GIVEN ENTRIES —
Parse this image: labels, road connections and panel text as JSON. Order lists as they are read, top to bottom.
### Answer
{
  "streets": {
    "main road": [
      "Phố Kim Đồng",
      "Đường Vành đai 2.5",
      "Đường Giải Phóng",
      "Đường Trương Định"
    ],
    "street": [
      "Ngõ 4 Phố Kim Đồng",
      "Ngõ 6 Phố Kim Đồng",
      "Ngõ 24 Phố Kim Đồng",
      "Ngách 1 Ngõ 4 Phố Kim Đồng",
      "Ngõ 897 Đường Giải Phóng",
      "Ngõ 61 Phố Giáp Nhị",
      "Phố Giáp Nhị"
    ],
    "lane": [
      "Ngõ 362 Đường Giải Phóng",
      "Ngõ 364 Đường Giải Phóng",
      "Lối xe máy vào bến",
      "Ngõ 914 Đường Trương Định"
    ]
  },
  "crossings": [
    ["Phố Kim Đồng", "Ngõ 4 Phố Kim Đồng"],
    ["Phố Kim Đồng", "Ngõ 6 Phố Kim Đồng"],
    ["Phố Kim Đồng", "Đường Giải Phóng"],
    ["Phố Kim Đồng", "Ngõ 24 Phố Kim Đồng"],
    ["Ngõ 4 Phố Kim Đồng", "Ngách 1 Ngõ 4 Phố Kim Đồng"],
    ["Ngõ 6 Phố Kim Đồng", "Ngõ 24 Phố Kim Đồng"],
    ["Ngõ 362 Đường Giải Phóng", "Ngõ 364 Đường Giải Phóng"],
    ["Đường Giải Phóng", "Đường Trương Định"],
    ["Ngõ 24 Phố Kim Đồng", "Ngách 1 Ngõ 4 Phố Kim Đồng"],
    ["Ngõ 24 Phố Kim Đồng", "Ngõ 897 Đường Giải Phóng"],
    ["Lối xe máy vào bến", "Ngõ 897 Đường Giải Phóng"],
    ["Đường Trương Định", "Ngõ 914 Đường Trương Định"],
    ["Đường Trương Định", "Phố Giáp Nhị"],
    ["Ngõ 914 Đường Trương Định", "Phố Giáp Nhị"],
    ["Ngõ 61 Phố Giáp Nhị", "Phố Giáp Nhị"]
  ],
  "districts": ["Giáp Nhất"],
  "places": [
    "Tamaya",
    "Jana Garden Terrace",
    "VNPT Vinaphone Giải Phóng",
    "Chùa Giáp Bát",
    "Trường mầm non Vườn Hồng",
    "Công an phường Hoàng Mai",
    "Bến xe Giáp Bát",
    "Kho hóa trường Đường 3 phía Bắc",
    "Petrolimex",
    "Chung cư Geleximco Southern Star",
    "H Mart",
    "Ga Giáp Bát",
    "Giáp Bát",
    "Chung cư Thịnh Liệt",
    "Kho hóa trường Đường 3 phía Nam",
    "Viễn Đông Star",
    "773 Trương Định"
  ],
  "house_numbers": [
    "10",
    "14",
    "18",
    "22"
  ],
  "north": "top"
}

WHAT TO WORK ON —
Retype each of the preceding records exactly as printed.

SOLUTION —
Parse this image: labels, road connections and panel text as JSON. Order lists as they are read, top to bottom.
### Answer
{
  "streets": {
    "main road": [
      "Phố Kim Đồng",
      "Đường Vành đai 2.5",
      "Đường Giải Phóng",
      "Đường Trương Định"
    ],
    "street": [
      "Ngõ 4 Phố Kim Đồng",
      "Ngõ 6 Phố Kim Đồng",
      "Ngõ 24 Phố Kim Đồng",
      "Ngách 1 Ngõ 4 Phố Kim Đồng",
      "Ngõ 897 Đường Giải Phóng",
      "Ngõ 61 Phố Giáp Nhị",
      "Phố Giáp Nhị"
    ],
    "lane": [
      "Ngõ 362 Đường Giải Phóng",
      "Ngõ 364 Đường Giải Phóng",
      "Lối xe máy vào bến",
      "Ngõ 914 Đường Trương Định"
    ]
  },
  "crossings": [
    ["Phố Kim Đồng", "Ngõ 4 Phố Kim Đồng"],
    ["Phố Kim Đồng", "Ngõ 6 Phố Kim Đồng"],
    ["Phố Kim Đồng", "Đường Giải Phóng"],
    ["Phố Kim Đồng", "Ngõ 24 Phố Kim Đồng"],
    ["Ngõ 4 Phố Kim Đồng", "Ngách 1 Ngõ 4 Phố Kim Đồng"],
    ["Ngõ 6 Phố Kim Đồng", "Ngõ 24 Phố Kim Đồng"],
    ["Ngõ 362 Đường Giải Phóng", "Ngõ 364 Đường Giải Phóng"],
    ["Đường Giải Phóng", "Đường Trương Định"],
    ["Ngõ 24 Phố Kim Đồng", "Ngách 1 Ngõ 4 Phố Kim Đồng"],
    ["Ngõ 24 Phố Kim Đồng", "Ngõ 897 Đường Giải Phóng"],
    ["Lối xe máy vào bến", "Ngõ 897 Đường Giải Phóng"],
    ["Đường Trương Định", "Ngõ 914 Đường Trương Định"],
    ["Đường Trương Định", "Phố Giáp Nhị"],
    ["Ngõ 914 Đường Trương Định", "Phố Giáp Nhị"],
    ["Ngõ 61 Phố Giáp Nhị", "Phố Giáp Nhị"]
  ],
  "districts": ["Giáp Nhất"],
  "places": [
    "Tamaya",
    "Jana Garden Terrace",
    "VNPT Vinaphone Giải Phóng",
    "Chùa Giáp Bát",
    "Trường mầm non Vườn Hồng",
    "Công an phường Hoàng Mai",
    "Bến xe Giáp Bát",
    "Kho hóa trường Đường 3 phía Bắc",
    "Petrolimex",
    "Chung cư Geleximco Southern Star",
    "H Mart",
    "Ga Giáp Bát",
    "Giáp Bát",
    "Chung cư Thịnh Liệt",
    "Kho hóa trường Đường 3 phía Nam",
    "Viễn Đông Star",
    "773 Trương Định"
  ],
  "house_numbers": [
    "10",
    "14",
    "18",
    "22"
  ],
  "north": "top"
}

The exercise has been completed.